WDM is also a correct solution (since it is a 2 byte, 2 cycle no-op), but the downside is that a simulator might (for convenience) use opcode $42 to perform an operation such as I/O. An example of a 6502 simulator (rather than a 65C816 simulator) that does this is Easy6502 which uses DCB $42,0 to output a character.
There is a solution that will work on any 65C816 system (regardless of the memory map) and any 65C816 simulator.
This solution involves some hardware.
The '816 outputs the M and X status, so to branch on M,X the status could be latched in a reg. then the reg tested with a BIT instruction. Assuming reg outputs M and X on bits 7,6 the BVx and BPL/BMI instructions could be used to branch.
My $0.02
WDM is also a correct solution (since it is a 2 byte, 2 cycle no-op) ...There is a solution that will work on any 65C816 system (regardless of the memory map) and any 65C816 simulator.
The #0 is the deal breaker here, Ed, because it would be treated as an opcode in the 8-bit [Edit: er, 16-bit] register case. Valid operands for REP or SEP would be %xx0000xx, but I don't see any opcodes in that group that I would consider to be of any help to the problem at hand.
So, we have White Flame's 18 89 xx 38, which disturbs ^z and moves ^m to ^c. It takes advantage of the fact that bit# only messes with ^z.
But what about ^x? From what I can tell our best chance at a short solution makes use of cpx# or cpy#, but they both mess with ^nzc. If we had sev, the job is done in four bytes, but we don't, soo ... I'm mentally trapped inside that box.
Mike B.
Last edited by barrym95838 on Tue May 08, 2018 10:49 pm, edited 1 time in total.
Yeah, it has to be around CPX#/CPY#. LDX#/LDY# are obviously too destructive. Since using the stack is allowed, another x flag effect would be that PHX moves S by 2 bytes instead of 1, but I think that's also too big. N and Z generally require loading a register, which is again not desired, so I think C really is what's needed for branching. CPX #0 always sets the carry, so that really points to being half of it, but it might end up being the wrong tree to bark down. dclxvi did say that his solution was faster than BIT, so I don't think it's going to be more single-byte instructions, but rather a pair of 2-byte instructions for the 8-bit case.

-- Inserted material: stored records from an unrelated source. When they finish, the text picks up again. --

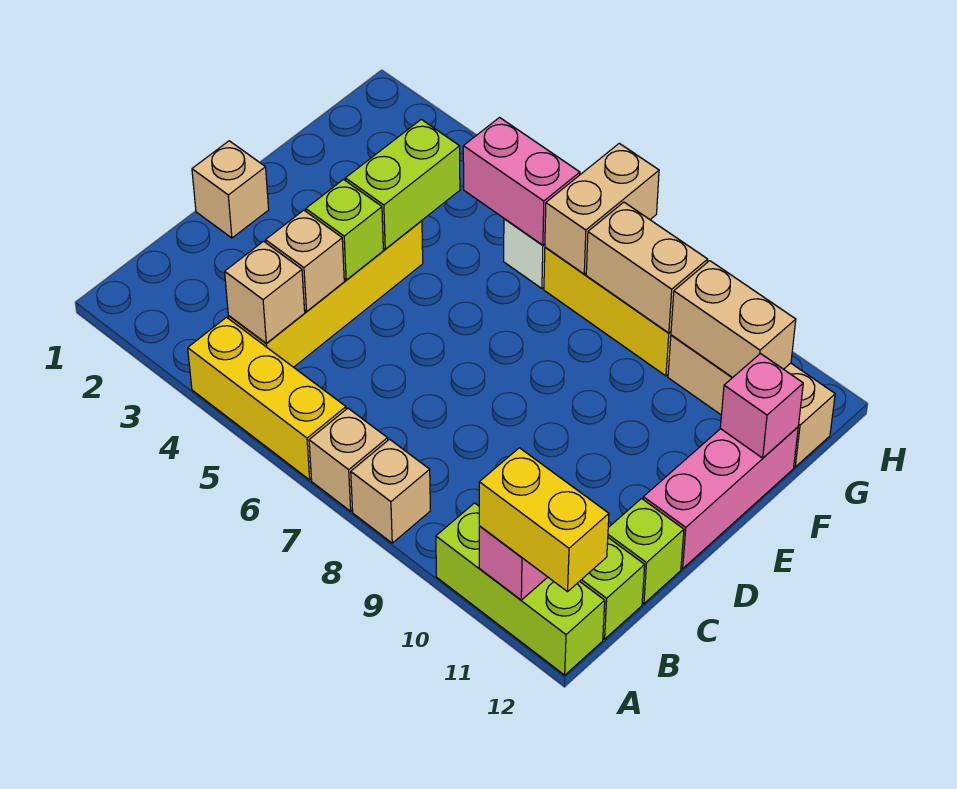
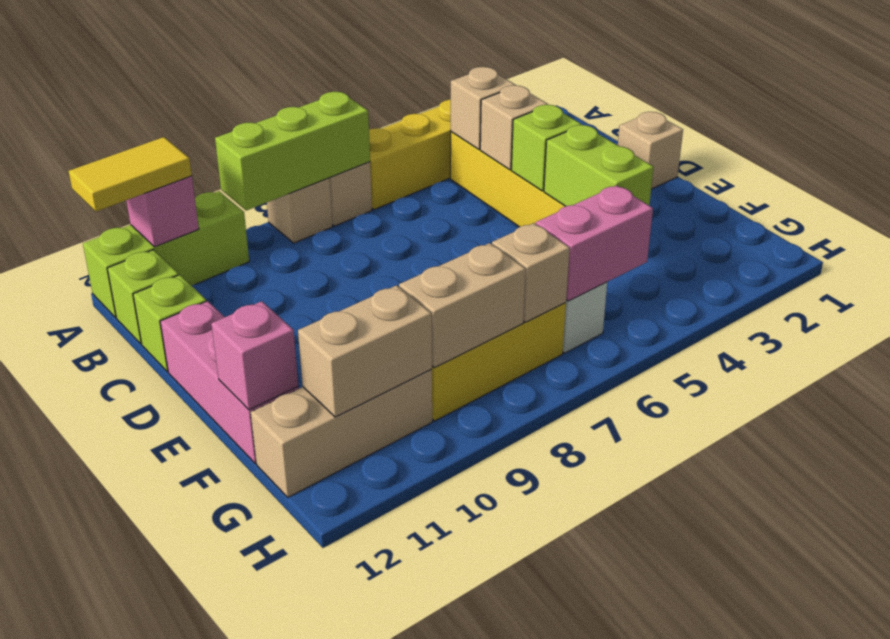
none -> lime 1x3 brick [215,92,370,211]
yellow 1x2 brick [479,448,609,592] -> yellow 1x2 tile [69,137,192,212]
tan 1x2 brick [545,143,659,274] -> tan 1x1 brick [492,223,570,322]

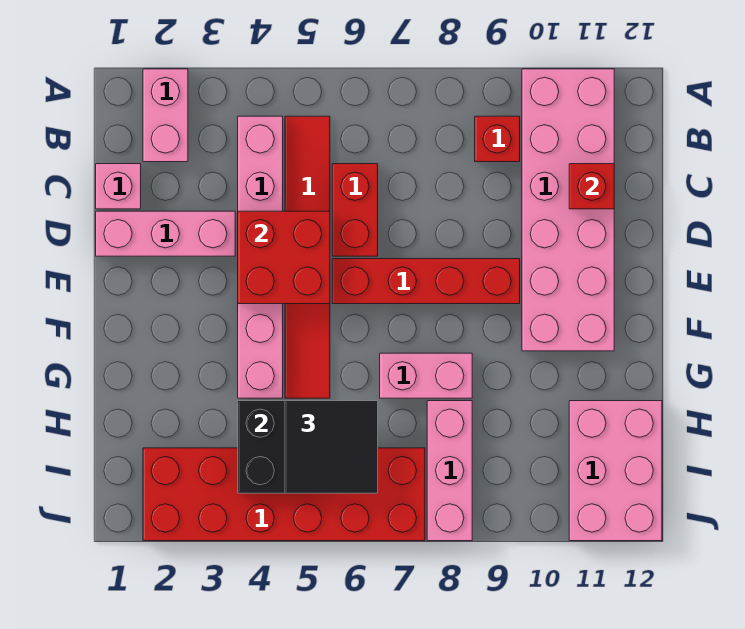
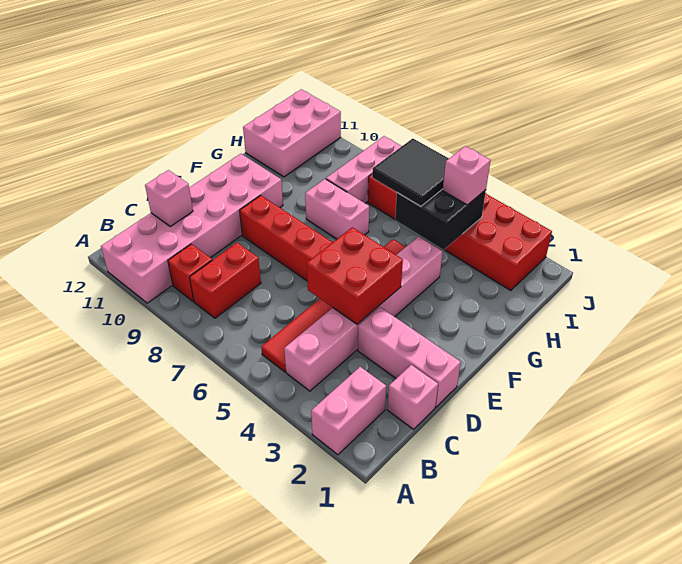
red 1x2 brick [332,164,378,256] -> red 1x2 brick moved to [190,243,261,318]
red 1x1 brick [569,164,614,209] -> pink 1x1 brick [145,170,193,226]
none -> pink 1x1 brick [443,146,491,205]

After reading White Flame's concise work, it occurred to me that testing two mode bits and branching with each test requires 10 bytes. It also occurred to me that overlaps may reduce this by one byte or more. Working backwards and on approximately the fifth attempt, I found that A9 00 A2 A2 AA 8A is ambiguously interpreted as either:
LDA #0 // LDX #$A2 // TAX // TXA
LDA #0 // LDX #$AAA2 // TXA
LDA #$A200 // LDX #$AA // TXA
LDA #$A200 // LDX #$8AAA
The accumulator is zero only in the legacy case. Including branch, this requires eight bytes. Using accepted techniques, it may be possible to remove another byte or two from this sequence.
PHP
LDA ##$EA00
EOR ##$EA20 ; for M bit, or $EA10 to test X bit
AND 1,S
BEQ a16 ; or BNE a8
PLP
This is 12 bytes, counting rebalancing the stack afterwards. The main problem addressed is how to get a clean 8-bit constant into the accumulator when the M bit starts unknown. Another approach is to force the M bit to the favourable state:
PHA
PHP
SEP #$20 ; 8-bit accumulator
LDA 1,S
BIT #$20 ; or $10
BEQ a16 ; or BNE a8
PLP
PLA
This is also 12 bytes, with restoring the status and accumulator afterwards. It could be 10 bytes if you don't care about the accumulator value, but then you might as well use LDA ##$EA00 which gives a 5-byte test without touching the stack.